BRUSSELS, Belgium — A body representing religious men and women has questioned the exclusion of elderly religious from the early stages of coronavirus vaccination programs in Belgium.
In a letter dated Feb. 19, Br. Robert Thunus, president of the Conference of Religious Women and Men in Belgium (COREB), told Frank Vandenbroucke, Belgium’s Minister of Health and Social Affairs, that the treatment of elderly religious was “totally inconsistent.”

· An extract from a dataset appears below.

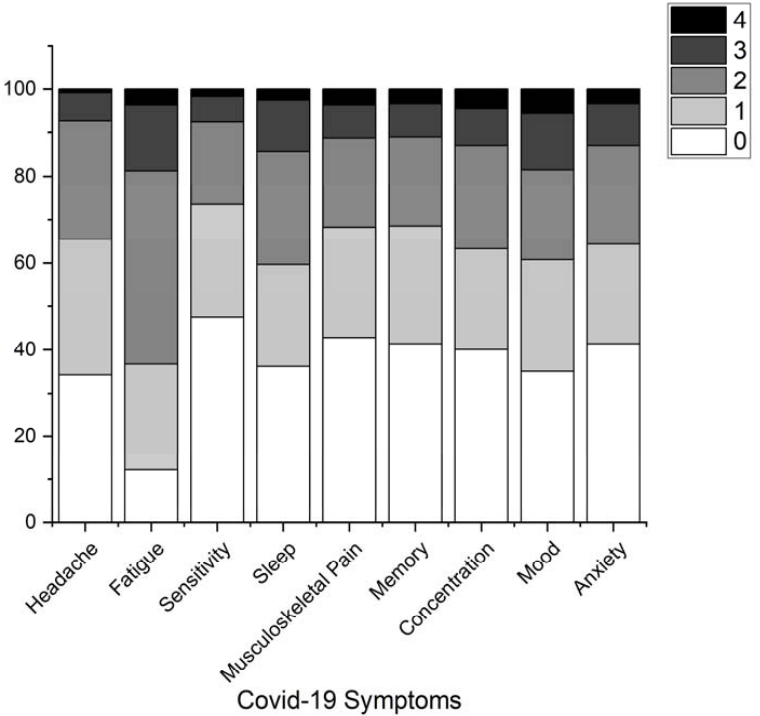
Figure 1. Stitch bar graph representing symptoms experienced by at least 45% of the sample. Symptom severity grouped as in the questionnaire responses: 0 = none; 1 = slight; 2 = mild; 3 = moderate; 4 = severe.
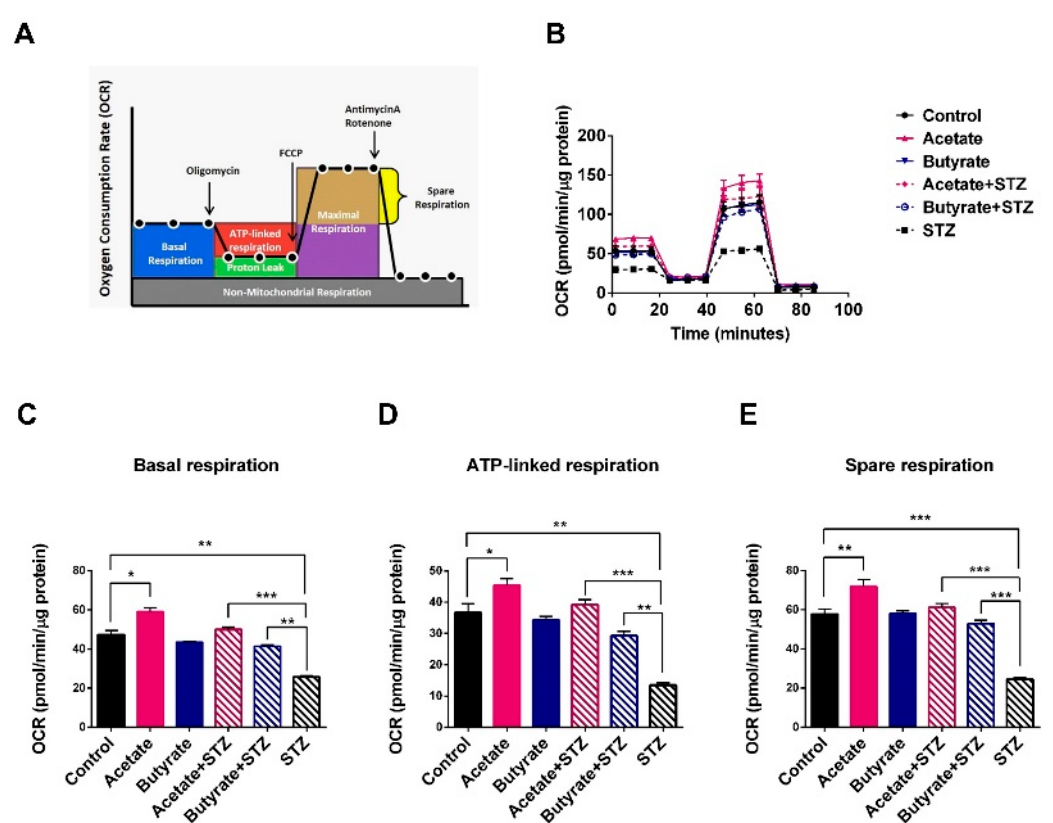
Figure 4. Effects of acetate and butyrate on oxygen consumption rate (OCR) of MIN6-cells. ( A ) A schematic overview of the mitochondrial stress test. Arrows indicate the subsequent addition of the ATPase inhibitor oligomycin, the uncoupling reagent phenyl hydrazone (FCCP), and the inhibitors of the electron transport chain rotenone/antimycin A. ( B ) MIN6 cell were seeded in a Seahorse cell culture plate; after incubation with 1 mM of acetate or butyrate, STZ at a final concentration of 5 mM was added to each well and incubated for 24 h. The OCR of each treated cell was investigated using a Seahorse Biosience XF24 extracellular flux analyzer. Figures C – E respectively represent individual parameters for basal respiration ( C ), ATP-linked respiration ( D ), and spare respiration ( E ). Results are plotted as mean ± SEM ( n = 5). The statistical differences were quantified using one-way ANOVA analysis with Newman–Keuls multiple comparisons test (* p < 0.5, ** p < 0.01, *** p < 0.001).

Belgium, a country of 11.5 million people bordering France, Germany, Luxembourg, and the Netherlands, is widely reported to have the world’s highest COVID-19 death rate. More than 771,500 people have tested positive for coronavirus and over 22,000 have died in Belgium as of March 1, according to the Johns Hopkins Coronavirus Resource Center.

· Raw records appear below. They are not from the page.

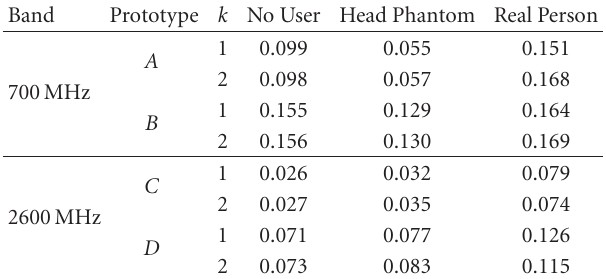
Table 2: Correlation results (standard deviation).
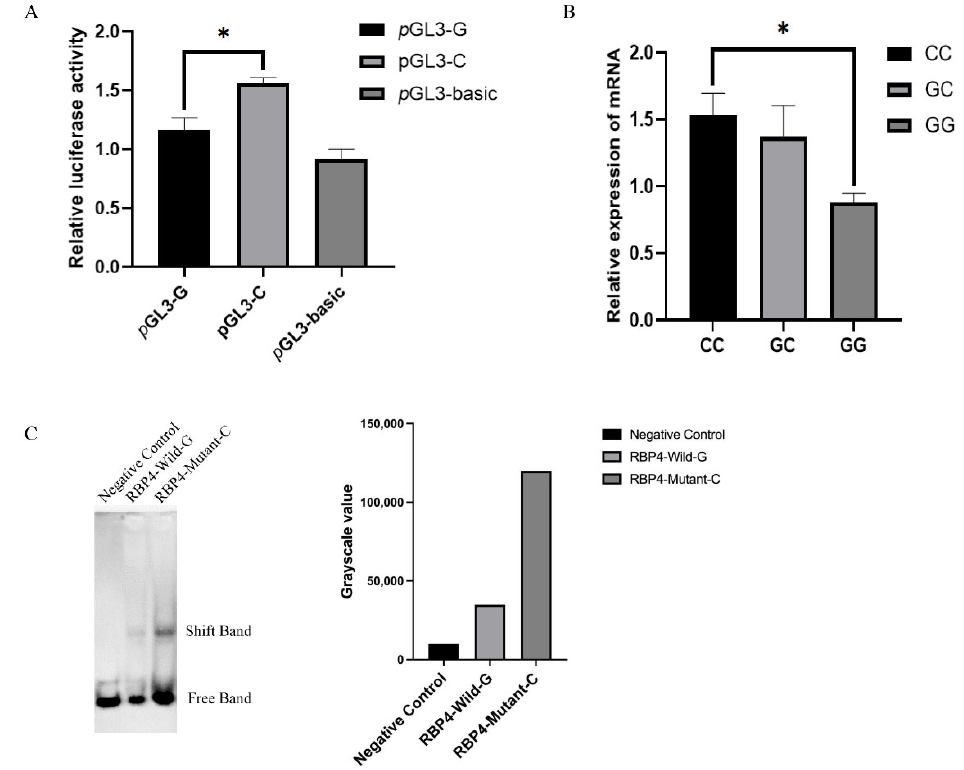
Figure 3. The g.36491960G>C mutation regulated the promoter activity of RBP4 . ( A ): The result of the dual luciferase activity assay. ( B ): Expression levels of RBP4 in different genotypes. ( C ): EMSA of RBP4 individuals with different genotypes. The results were expressed as the mean ± SEM ( n = 3). * p < 0.05.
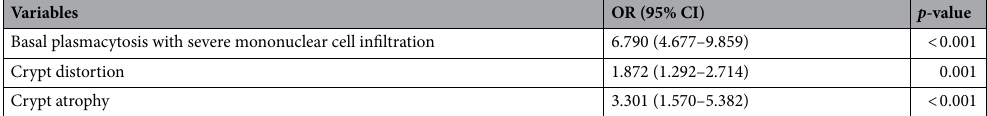
Table 3. Relationship between histological inflammation (hPDAI ≥ 3) and the IBD-specific findings. OR odds ratio; CI confidence interval; hPDAI pouchitis disease activity index histology subscore; IBD inflammatory bowel disease.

In the letter, seen by CNA, Br. Thunus explained that he was writing regarding around 1,750 religious men and women, most of whom are over 75 years of age. He expressed concern that they were being treated differently from elderly people who lived in certified care homes, despite facing a similar risk of coronavirus outbreaks.
The letter was first reported on Feb. 24 by CathoBel, the website of the Catholic Church in Belgium, which noted that homes for elderly religious varied according to the congregation. Some only house disabled people or the very old, while others include able-bodied residents who look after those who are more frail. But in all cases, community life poses an increased risk of contracting COVID-19.

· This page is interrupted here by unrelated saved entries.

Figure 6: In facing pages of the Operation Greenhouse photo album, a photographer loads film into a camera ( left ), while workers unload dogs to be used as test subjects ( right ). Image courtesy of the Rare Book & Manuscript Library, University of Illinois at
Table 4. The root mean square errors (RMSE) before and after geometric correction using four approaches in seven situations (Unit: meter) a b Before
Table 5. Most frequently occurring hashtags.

The website said that COREB’s treasurer Fr. Robert Huet had raised the issue with the Agency for a Life of Quality (AViQ), which oversees health matters in Wallonia, one of the three regions of Belgium.
The agency told Fr. Huet that elderly religious would be vaccinated as part of the 1B vaccination phase, which is scheduled to begin in March and include people over 65 years of age.
In his letter, Br. Thunus described AViQ as being “deaf to our appeals.”
CathoBel said that Mathilde Vandorpe, a member of the Humanist Democratic Center (cdH) party, would question Christie Morreale, the Walloon Minister of Health, about the issue during a committee meeting on March 2.
In his letter, Br. Thunus noted that doctors administered the annual flu vaccine to elderly residents of religious communities. He said he hoped that, in a similar way, physicians would be able to obtain and administer the COVID-19 vaccine to religious sisters and brothers, as well as those who care for them.
“They are people at risk, as are the staff members who care for them on a daily basis,” he wrote.